> _Input records_
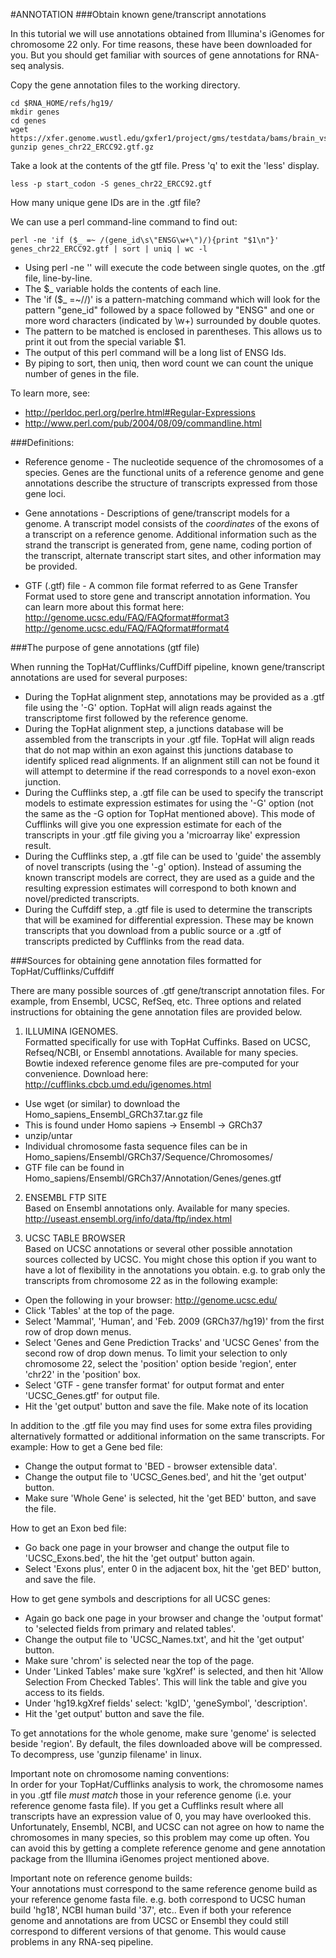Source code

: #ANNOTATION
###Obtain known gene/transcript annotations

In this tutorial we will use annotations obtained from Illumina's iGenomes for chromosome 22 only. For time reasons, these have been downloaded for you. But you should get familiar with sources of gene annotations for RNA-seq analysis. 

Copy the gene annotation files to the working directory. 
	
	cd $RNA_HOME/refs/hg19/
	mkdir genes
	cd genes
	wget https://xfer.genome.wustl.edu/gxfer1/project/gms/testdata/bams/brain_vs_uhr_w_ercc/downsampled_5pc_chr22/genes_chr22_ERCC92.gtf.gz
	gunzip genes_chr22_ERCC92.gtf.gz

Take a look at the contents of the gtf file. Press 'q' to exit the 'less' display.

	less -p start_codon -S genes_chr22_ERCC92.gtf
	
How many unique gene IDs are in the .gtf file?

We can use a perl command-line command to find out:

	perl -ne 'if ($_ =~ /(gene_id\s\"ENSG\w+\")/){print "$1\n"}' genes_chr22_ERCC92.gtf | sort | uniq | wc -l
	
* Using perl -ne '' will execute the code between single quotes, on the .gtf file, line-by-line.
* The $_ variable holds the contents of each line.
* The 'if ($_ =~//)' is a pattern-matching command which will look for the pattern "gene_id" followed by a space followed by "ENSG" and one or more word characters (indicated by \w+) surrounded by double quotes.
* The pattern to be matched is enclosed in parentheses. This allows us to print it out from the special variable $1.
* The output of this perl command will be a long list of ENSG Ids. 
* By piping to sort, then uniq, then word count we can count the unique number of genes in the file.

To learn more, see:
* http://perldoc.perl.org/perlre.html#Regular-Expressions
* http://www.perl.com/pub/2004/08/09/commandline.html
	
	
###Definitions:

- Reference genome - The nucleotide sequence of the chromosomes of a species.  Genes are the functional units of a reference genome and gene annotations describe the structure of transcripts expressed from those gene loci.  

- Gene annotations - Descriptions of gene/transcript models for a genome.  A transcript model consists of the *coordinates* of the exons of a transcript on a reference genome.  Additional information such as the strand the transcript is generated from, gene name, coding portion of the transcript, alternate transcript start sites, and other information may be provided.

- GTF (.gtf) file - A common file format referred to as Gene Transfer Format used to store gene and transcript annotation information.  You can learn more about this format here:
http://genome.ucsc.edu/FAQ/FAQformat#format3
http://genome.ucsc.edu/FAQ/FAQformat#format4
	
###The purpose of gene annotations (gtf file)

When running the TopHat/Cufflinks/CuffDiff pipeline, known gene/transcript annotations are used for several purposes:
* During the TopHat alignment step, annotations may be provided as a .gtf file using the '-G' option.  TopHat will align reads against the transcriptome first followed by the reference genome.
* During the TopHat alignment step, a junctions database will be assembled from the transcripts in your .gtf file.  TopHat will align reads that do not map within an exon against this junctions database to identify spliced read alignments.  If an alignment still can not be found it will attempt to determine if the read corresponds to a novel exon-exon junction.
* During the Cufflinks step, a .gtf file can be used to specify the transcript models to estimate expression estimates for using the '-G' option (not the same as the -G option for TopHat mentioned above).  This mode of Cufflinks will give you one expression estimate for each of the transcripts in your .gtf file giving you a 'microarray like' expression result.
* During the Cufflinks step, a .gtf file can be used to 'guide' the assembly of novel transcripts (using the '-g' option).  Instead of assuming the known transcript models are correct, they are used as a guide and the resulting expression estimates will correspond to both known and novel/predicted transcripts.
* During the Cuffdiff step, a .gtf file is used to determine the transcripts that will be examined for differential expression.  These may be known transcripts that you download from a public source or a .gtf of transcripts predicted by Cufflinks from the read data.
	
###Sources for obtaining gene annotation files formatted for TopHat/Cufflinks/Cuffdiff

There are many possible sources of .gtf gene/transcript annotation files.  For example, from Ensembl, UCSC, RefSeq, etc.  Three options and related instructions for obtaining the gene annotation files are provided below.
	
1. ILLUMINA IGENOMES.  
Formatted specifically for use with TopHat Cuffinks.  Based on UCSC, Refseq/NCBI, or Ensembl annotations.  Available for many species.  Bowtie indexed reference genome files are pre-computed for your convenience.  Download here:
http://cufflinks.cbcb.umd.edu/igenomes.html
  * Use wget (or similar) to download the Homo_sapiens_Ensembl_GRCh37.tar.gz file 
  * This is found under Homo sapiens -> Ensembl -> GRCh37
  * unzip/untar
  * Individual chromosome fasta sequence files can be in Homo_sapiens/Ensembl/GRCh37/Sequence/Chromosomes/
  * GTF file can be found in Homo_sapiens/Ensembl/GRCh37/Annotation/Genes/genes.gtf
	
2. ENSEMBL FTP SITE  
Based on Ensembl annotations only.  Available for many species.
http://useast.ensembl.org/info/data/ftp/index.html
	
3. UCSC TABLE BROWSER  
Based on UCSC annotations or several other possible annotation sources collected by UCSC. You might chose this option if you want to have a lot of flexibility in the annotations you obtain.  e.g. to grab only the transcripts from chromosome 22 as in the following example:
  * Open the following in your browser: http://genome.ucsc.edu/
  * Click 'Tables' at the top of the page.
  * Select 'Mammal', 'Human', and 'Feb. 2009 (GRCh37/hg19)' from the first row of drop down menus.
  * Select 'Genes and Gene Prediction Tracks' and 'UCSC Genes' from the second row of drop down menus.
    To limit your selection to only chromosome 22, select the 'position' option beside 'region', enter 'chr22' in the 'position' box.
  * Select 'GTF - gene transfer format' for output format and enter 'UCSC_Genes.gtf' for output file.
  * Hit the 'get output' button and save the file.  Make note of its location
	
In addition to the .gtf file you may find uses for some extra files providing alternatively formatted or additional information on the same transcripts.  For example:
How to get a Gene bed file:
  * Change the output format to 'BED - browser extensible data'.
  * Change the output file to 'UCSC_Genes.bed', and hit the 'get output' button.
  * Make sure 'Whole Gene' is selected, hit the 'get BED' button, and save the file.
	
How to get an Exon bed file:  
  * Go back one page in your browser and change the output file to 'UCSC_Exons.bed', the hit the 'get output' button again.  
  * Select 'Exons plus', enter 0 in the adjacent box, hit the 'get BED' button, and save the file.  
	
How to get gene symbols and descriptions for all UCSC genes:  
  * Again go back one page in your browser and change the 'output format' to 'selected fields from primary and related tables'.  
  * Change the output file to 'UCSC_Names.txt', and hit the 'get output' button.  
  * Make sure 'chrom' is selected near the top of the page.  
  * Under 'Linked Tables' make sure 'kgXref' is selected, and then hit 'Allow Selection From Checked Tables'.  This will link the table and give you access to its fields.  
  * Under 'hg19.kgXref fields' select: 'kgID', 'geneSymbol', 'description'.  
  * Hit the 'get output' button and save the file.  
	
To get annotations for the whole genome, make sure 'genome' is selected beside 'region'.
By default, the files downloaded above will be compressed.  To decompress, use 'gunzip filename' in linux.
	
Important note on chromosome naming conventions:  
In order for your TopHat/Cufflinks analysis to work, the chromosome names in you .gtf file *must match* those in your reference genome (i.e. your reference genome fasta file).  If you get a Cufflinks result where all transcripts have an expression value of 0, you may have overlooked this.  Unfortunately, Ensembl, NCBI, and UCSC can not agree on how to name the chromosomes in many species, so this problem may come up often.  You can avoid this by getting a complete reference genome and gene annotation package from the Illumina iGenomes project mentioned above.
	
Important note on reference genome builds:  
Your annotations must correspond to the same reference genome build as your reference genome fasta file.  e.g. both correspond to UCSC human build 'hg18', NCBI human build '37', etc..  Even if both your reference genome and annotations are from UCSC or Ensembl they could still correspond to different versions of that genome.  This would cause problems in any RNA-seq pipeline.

--

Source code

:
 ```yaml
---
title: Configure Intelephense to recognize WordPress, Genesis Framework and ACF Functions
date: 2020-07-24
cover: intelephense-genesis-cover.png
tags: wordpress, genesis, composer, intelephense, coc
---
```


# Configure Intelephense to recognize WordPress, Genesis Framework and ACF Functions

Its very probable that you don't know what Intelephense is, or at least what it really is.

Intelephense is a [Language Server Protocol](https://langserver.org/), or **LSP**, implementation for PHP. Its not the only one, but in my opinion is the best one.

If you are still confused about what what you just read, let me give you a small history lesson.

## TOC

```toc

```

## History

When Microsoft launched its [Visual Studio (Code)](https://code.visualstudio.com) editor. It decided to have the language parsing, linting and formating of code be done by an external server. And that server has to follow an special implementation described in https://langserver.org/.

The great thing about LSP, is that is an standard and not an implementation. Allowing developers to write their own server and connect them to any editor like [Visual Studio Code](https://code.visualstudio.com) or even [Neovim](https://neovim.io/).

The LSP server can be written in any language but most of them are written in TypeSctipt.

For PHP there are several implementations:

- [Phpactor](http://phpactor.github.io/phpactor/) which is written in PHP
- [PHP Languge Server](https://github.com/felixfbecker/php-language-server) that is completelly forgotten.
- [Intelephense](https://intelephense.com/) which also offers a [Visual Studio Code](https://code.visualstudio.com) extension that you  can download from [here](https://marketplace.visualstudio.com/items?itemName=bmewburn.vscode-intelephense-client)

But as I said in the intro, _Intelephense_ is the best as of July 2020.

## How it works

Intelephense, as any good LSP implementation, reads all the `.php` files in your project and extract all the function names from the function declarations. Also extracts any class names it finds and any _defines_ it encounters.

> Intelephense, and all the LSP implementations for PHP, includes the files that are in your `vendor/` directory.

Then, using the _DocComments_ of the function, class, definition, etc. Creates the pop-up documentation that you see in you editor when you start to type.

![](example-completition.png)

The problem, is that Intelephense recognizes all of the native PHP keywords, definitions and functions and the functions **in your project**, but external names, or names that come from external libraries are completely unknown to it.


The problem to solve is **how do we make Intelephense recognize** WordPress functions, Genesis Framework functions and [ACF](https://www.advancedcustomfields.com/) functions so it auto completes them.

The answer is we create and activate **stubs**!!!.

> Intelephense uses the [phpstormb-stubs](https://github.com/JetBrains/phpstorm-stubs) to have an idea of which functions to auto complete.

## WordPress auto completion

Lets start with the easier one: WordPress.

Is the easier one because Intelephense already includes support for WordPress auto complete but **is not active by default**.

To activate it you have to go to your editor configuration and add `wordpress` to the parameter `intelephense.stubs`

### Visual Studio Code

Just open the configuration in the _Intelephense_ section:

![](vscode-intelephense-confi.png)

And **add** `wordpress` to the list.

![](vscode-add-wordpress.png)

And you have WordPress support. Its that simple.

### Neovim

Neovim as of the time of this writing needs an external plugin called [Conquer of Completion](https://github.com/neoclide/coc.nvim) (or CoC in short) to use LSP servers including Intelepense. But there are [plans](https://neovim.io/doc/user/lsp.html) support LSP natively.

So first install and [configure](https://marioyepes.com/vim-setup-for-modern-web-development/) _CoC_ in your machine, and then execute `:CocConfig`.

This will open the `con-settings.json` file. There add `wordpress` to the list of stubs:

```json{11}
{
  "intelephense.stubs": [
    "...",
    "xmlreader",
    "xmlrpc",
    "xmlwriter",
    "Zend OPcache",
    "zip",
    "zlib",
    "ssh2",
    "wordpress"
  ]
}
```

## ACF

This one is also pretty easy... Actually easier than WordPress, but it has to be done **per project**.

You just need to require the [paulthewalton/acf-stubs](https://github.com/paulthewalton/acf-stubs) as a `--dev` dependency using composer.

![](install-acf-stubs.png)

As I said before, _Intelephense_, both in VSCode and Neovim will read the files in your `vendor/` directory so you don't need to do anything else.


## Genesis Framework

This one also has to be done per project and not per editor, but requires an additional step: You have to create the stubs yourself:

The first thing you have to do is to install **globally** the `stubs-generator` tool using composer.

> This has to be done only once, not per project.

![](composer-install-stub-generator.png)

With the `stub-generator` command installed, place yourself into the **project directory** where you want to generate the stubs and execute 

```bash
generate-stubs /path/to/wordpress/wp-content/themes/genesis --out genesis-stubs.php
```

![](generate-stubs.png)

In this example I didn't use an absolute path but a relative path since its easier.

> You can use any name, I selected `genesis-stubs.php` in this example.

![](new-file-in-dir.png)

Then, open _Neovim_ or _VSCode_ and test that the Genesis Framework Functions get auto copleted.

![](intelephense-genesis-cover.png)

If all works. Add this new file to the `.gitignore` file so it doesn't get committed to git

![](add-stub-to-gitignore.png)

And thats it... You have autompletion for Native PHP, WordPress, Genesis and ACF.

--

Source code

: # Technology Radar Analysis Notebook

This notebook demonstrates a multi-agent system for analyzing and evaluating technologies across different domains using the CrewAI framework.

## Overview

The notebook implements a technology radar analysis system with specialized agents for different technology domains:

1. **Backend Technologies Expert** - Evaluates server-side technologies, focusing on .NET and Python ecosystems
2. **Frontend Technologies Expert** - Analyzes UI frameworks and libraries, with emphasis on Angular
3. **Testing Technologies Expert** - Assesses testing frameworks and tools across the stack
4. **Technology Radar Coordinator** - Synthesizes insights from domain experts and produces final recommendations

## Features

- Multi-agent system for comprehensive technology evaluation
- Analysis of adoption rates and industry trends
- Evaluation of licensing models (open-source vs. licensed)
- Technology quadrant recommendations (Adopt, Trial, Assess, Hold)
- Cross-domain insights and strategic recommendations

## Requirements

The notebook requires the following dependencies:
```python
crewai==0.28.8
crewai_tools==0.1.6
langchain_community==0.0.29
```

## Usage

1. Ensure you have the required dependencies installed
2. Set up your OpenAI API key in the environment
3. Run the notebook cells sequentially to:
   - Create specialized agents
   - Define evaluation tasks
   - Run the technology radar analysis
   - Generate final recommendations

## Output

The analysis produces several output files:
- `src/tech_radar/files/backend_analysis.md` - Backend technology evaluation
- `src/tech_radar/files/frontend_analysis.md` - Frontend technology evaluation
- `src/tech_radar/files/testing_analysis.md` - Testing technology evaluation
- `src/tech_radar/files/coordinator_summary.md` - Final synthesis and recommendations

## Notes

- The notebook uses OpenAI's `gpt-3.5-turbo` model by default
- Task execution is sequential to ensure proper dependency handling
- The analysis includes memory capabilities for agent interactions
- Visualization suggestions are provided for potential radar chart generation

> _Your goal_
Return exactly the lines above from the line that has "The answer is" through the line that has "Is the easier", inclusive, and nothing else.

> _Solution for this problem_
The answer is we create and activate **stubs**!!!.

> Intelephense uses the [phpstormb-stubs](https://github.com/JetBrains/phpstorm-stubs) to have an idea of which functions to auto complete.

## WordPress auto completion

Lets start with the easier one: WordPress.

Is the easier one because Intelephense already includes support for WordPress auto complete but **is not active by default**.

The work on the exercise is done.